= WHAT TO DO =
Reproduce the post on delayed events from "You basically inherit" up to and including "process pending events.".

There’s nothing builtin at the moment iirc. But it shouldn’t be too hard to implement a component/sub-system which handle these things for you.
You basically inherit from Object type to create your subsystem, which you then create an instance of. Which you then pass to Context::RegisterSubsystem(...) to have it as a subsystem in your application. Look at Source\Urho3D\Core\Timer.h/cpp for a simple sub-system used by the engine.
You then listen to E_BEGINFRAME or E_ENDFRAME (or both) to process pending events.
Storing events for calling later should be easy. All you need to store is the hash of the event you want to emit, a pointer to the sender (because the event must appear to come from the sender not your sub-system), a VariantMap with the event parameters and the conditions required to send that event. All of which should be trivial to store in a Vector.
Be aware of the sender lifetime tho! I hope I don’t have to warn you about the consequences of accessing freed memory. How you tackle this issue is up to you.
On each frame event your custom sub-system receives, you process the array of pending event conditions. And if the condition is met, you invoke the SendEvent(...) method on the sender with the hash and stored VariantMap.
This would the simplest approach to this if all you need is a timer.
If however the number of pending events is huge and processing starts to affect your frame-time. You may have to look a different approaches. Like processing conditions in a separate thread. But that’s outside the scope of this post.

= SUPPLIED ENTRIES =
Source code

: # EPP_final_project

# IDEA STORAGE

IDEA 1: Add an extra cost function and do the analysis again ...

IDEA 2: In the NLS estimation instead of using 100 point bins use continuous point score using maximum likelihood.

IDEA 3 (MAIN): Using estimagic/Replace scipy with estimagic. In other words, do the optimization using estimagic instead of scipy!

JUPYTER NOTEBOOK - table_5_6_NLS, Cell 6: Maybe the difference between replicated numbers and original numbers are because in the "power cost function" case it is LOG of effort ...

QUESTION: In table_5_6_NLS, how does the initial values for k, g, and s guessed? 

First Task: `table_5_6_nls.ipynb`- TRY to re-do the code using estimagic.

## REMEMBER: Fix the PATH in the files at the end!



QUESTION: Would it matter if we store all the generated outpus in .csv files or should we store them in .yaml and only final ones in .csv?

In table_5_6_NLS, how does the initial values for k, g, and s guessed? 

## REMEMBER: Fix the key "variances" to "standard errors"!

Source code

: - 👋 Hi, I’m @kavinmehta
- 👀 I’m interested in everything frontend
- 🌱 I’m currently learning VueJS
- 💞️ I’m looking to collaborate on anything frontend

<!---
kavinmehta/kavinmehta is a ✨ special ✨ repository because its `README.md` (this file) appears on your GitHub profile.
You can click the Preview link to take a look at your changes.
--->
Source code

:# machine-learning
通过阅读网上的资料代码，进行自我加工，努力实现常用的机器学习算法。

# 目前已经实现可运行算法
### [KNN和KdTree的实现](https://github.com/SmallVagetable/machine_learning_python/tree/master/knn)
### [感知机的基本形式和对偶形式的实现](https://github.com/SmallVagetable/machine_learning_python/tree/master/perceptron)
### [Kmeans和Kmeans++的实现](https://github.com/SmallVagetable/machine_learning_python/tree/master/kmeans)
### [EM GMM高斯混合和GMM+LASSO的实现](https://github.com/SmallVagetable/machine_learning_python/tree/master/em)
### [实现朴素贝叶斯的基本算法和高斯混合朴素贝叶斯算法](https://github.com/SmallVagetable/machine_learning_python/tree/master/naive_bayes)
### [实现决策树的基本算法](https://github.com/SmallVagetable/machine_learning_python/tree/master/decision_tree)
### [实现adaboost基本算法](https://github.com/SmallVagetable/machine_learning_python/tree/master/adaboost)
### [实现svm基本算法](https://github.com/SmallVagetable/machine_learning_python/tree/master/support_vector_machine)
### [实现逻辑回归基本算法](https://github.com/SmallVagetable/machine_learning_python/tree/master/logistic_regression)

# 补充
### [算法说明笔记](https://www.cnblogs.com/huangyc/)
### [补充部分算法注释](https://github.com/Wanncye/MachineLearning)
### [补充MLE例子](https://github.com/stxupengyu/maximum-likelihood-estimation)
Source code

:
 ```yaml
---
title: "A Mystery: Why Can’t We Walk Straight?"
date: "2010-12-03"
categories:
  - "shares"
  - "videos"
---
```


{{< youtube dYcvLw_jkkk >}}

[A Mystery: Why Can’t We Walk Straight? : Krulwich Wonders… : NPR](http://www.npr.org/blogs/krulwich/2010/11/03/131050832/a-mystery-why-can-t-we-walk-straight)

= EXERCISE RESPONSE =
You basically inherit from Object type to create your subsystem, which you then create an instance of. Which you then pass to Context::RegisterSubsystem(...) to have it as a subsystem in your application. Look at Source\Urho3D\Core\Timer.h/cpp for a simple sub-system used by the engine.
You then listen to E_BEGINFRAME or E_ENDFRAME (or both) to process pending events.